------ Extrait à lire ------

Une erreur dans l'installation de trois gyromètres, placés à l'envers, a été identifiée comme la cause de l'explosion d'une fusée russe Proton le 2 juillet sur le cosmodrome de Baïkonour, a annoncé jeudi l'agence spatiale russe Roskosmos.

AGENCE FRANCE-PRESSE

«La cause de l'accident est une erreur dans l'assemblage de trois gyromètres», écrit l'agence dans un communiqué, précisant qu'ils avaient été installés à l'envers.

Ces capteurs mesurent la vitesse de rotation et sont utilisés par le système de guidage des fusées.

Selon l'agence, les procédures de contrôle existantes ne permettent pas d'identifier ce problème avant le décollage et il n'a donc été identifié que pendant le vol.

«Trois des six gyromètres n'ont pas été installés correctement. Ce qui est en cause, c'est une erreur dans la construction, le facteur humain», a précisé le vice-directeur de Roskosmos, Alexandre Lopatine, cité par l'agence Itar-Tass.

Selon le responsable de l'agence, la fusée a quitté sa trajectoire et a envoyé le système d'alerte entraînant sa destruction 13 secondes après avoir quitté le sol.

La fusée russe Proton-M a explosé le 2 juillet au décollage du cosmodrome russe de Baïkonour dans les steppes du Kazakhstan, libérant dans l'atmosphère 600 tonnes de combustible hautement toxique.

Il transportait trois satellites du système Glonass -- équivalent russe du système américain GPS.

------ Informations ------

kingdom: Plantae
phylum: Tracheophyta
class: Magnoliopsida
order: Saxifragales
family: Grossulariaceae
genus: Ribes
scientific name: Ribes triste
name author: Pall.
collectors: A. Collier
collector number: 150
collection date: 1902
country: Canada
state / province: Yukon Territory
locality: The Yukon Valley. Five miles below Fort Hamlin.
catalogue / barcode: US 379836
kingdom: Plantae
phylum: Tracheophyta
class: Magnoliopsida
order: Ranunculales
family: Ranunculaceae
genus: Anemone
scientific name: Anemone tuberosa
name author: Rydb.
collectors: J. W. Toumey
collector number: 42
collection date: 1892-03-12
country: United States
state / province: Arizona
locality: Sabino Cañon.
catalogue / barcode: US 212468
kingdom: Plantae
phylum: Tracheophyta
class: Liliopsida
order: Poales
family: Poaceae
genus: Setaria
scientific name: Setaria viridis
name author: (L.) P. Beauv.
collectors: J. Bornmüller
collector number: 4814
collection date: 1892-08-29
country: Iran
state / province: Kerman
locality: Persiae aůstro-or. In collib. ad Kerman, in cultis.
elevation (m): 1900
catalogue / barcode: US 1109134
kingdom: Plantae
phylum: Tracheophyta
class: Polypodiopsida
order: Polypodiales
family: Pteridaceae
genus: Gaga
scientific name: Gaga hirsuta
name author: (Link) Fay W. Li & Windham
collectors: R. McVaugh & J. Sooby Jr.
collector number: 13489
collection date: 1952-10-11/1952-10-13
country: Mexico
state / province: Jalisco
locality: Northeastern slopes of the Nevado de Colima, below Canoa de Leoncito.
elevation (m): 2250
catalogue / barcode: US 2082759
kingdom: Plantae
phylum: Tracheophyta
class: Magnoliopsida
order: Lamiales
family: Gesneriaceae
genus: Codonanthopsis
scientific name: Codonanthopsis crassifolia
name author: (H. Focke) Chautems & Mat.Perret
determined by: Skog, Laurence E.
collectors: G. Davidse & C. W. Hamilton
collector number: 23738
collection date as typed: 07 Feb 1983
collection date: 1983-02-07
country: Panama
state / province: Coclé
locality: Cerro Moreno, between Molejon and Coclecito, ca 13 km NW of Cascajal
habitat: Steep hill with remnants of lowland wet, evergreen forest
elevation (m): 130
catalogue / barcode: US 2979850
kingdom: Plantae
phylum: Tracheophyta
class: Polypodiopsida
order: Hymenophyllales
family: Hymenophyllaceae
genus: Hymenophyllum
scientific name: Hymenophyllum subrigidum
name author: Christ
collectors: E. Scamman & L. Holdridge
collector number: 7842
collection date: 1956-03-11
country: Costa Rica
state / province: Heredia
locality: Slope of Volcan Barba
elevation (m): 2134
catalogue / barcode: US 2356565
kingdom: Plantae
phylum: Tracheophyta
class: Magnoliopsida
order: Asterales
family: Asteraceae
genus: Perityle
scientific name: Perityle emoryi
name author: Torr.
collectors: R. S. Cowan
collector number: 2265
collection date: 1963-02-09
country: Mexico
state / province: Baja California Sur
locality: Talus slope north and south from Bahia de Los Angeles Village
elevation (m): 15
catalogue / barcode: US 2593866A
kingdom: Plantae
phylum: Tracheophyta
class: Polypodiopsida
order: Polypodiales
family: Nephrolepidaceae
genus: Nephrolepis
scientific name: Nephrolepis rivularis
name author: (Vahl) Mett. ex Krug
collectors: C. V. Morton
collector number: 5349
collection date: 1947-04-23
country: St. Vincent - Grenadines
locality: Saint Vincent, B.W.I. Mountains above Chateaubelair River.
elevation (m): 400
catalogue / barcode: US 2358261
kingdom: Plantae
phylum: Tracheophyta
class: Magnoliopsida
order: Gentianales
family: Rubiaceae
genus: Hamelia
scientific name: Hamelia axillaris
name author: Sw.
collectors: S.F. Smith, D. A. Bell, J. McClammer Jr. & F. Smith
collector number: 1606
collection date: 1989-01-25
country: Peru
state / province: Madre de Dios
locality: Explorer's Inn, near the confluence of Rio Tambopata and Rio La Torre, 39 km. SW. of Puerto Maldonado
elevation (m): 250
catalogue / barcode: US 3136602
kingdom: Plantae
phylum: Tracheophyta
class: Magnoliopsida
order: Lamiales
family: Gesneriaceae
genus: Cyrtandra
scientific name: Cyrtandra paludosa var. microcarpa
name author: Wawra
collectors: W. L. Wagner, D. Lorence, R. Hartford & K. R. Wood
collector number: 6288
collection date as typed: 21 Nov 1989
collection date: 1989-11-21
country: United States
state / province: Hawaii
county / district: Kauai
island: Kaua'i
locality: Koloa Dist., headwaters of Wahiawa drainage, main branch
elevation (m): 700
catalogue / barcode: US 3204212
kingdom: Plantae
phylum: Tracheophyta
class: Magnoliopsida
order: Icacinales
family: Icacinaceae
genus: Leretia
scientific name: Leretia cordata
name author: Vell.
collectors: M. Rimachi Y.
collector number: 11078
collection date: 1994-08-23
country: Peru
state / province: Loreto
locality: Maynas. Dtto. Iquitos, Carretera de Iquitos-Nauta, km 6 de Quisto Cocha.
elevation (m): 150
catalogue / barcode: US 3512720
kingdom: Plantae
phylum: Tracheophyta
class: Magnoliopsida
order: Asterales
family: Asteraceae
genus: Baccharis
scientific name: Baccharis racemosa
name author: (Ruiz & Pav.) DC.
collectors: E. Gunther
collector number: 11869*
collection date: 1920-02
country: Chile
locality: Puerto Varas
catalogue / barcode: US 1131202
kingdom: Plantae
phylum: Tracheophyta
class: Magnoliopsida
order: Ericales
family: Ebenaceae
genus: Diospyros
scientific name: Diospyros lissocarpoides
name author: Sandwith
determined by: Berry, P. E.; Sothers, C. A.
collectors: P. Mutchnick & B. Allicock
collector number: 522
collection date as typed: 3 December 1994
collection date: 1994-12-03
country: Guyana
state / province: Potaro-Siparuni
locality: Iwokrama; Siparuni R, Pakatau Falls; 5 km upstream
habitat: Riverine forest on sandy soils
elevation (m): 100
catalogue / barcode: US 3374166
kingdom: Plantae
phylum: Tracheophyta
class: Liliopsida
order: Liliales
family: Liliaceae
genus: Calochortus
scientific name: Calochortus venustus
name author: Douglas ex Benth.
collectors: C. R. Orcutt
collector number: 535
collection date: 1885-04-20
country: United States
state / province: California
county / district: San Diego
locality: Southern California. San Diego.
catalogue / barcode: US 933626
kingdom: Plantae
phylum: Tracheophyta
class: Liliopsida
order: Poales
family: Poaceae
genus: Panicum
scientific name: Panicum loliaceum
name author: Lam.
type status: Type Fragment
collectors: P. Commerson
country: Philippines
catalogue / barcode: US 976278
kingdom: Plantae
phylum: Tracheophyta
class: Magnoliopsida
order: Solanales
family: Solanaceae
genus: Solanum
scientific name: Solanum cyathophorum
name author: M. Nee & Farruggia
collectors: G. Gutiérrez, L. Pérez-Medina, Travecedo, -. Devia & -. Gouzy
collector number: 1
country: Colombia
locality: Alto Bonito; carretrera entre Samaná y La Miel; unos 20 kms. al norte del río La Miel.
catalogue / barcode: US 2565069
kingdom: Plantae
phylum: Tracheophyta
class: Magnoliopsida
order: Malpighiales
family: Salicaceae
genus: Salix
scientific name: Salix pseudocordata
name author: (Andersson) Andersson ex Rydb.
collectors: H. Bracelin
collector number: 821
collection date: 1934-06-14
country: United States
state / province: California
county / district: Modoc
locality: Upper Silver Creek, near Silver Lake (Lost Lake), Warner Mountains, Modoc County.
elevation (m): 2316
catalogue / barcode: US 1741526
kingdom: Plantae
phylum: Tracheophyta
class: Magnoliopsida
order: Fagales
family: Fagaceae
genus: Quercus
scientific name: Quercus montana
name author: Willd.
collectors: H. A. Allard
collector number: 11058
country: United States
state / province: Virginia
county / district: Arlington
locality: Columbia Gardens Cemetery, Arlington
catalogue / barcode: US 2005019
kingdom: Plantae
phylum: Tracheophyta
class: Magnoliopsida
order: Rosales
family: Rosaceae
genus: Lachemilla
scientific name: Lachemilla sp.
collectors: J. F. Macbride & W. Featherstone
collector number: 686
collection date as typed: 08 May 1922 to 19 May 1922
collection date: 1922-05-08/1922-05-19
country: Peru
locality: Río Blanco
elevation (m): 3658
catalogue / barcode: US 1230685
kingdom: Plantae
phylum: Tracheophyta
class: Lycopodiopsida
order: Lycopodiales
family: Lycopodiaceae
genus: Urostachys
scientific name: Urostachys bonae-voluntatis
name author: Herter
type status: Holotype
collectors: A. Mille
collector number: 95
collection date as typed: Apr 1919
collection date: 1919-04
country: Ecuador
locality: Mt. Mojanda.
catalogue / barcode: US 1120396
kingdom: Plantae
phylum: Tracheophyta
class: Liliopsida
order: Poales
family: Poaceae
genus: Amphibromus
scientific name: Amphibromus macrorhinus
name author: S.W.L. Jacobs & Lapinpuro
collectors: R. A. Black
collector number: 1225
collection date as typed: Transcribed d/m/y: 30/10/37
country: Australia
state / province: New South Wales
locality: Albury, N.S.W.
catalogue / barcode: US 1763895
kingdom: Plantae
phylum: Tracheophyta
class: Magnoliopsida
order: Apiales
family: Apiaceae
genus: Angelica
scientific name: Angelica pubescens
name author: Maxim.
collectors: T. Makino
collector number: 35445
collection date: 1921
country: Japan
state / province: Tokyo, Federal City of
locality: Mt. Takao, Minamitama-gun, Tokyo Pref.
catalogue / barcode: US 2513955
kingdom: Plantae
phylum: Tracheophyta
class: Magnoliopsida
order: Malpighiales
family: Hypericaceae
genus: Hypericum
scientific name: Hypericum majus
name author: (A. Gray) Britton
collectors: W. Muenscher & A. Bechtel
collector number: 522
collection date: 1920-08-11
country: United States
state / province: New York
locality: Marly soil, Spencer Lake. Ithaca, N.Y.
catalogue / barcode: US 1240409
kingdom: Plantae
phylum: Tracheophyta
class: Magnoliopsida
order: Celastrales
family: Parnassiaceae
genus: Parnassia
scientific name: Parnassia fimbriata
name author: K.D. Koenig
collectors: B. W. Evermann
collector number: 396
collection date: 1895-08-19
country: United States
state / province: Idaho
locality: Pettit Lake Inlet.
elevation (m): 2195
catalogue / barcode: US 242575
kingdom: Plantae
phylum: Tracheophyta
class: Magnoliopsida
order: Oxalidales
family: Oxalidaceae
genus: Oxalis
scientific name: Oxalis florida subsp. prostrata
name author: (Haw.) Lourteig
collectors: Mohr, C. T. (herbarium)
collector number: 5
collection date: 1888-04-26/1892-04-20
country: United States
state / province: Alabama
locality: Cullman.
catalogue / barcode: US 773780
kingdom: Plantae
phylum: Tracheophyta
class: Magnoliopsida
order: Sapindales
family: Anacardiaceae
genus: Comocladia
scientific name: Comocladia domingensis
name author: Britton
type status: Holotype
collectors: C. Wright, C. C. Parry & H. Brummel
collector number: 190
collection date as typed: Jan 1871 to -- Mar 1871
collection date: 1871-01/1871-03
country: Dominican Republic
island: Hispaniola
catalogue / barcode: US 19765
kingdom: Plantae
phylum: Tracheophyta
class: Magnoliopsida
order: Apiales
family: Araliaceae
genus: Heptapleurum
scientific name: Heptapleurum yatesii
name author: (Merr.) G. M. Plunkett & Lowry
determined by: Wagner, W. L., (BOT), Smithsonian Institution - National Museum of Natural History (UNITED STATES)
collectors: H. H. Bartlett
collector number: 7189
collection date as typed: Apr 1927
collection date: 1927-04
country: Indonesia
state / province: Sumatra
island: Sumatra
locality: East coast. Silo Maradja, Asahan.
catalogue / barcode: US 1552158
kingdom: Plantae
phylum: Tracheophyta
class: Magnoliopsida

------

* Consigne A *
Indiquez si chacune des affirmations suivantes s'accorde avec l'extrait, en répondant par oui ou par non et en citant mot pour mot les termes de l'extrait qui tranchent : (i) Le défaut des gyromètres a été repéré avant le décollage. (ii) La fusée a été détruite 13 secondes après avoir quitté le sol. (iii) Trois des six gyromètres ont été mal installés.
* Consigne B *
Recopiez fidèlement le passage de l'extrait qui va de « Une erreur dans l'installation » à « spatiale russe Roskosmos. ».

* Votre réponse A *
(i) Non : « il n'a donc été identifié que pendant le vol »
(ii) Oui : « entraînant sa destruction 13 secondes après avoir quitté le sol »
(iii) Oui : « Trois des six gyromètres n'ont pas été installés correctement »

* Votre réponse B *
Une erreur dans l'installation de trois gyromètres, placés à l'envers, a été identifiée comme la cause de l'explosion d'une fusée russe Proton le 2 juillet sur le cosmodrome de Baïkonour, a annoncé jeudi l'agence spatiale russe Roskosmos.